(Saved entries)
• • • •

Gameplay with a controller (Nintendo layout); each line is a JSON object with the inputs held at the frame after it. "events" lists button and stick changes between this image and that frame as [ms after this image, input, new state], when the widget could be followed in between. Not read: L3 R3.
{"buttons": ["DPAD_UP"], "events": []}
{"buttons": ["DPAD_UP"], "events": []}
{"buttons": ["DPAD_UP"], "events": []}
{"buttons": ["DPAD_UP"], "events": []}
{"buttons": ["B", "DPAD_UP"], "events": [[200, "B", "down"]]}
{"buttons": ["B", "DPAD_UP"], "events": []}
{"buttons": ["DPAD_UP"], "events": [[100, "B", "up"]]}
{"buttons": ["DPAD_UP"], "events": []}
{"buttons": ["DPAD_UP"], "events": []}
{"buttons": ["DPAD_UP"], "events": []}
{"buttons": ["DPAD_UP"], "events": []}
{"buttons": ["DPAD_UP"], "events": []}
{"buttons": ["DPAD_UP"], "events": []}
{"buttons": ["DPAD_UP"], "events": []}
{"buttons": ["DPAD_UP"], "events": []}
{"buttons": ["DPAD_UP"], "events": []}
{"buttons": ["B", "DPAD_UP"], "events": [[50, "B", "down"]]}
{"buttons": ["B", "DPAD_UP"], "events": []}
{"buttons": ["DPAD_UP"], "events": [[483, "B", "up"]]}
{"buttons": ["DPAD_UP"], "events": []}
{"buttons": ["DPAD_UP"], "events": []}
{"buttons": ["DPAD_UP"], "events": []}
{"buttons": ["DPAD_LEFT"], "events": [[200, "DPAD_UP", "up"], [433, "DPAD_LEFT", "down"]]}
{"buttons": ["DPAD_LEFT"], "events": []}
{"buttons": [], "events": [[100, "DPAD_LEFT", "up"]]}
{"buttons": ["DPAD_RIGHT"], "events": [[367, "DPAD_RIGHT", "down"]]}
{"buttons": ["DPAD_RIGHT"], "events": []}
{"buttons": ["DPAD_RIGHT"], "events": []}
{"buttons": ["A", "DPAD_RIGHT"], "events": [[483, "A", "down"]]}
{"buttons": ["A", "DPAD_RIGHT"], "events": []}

• • • •

Check each line above for the word "down", and copy the lines where it appears.

{"buttons": ["B", "DPAD_UP"], "events": [[200, "B", "down"]]}
{"buttons": ["B", "DPAD_UP"], "events": [[50, "B", "down"]]}
{"buttons": ["DPAD_LEFT"], "events": [[200, "DPAD_UP", "up"], [433, "DPAD_LEFT", "down"]]}
{"buttons": ["DPAD_RIGHT"], "events": [[367, "DPAD_RIGHT", "down"]]}
{"buttons": ["A", "DPAD_RIGHT"], "events": [[483, "A", "down"]]}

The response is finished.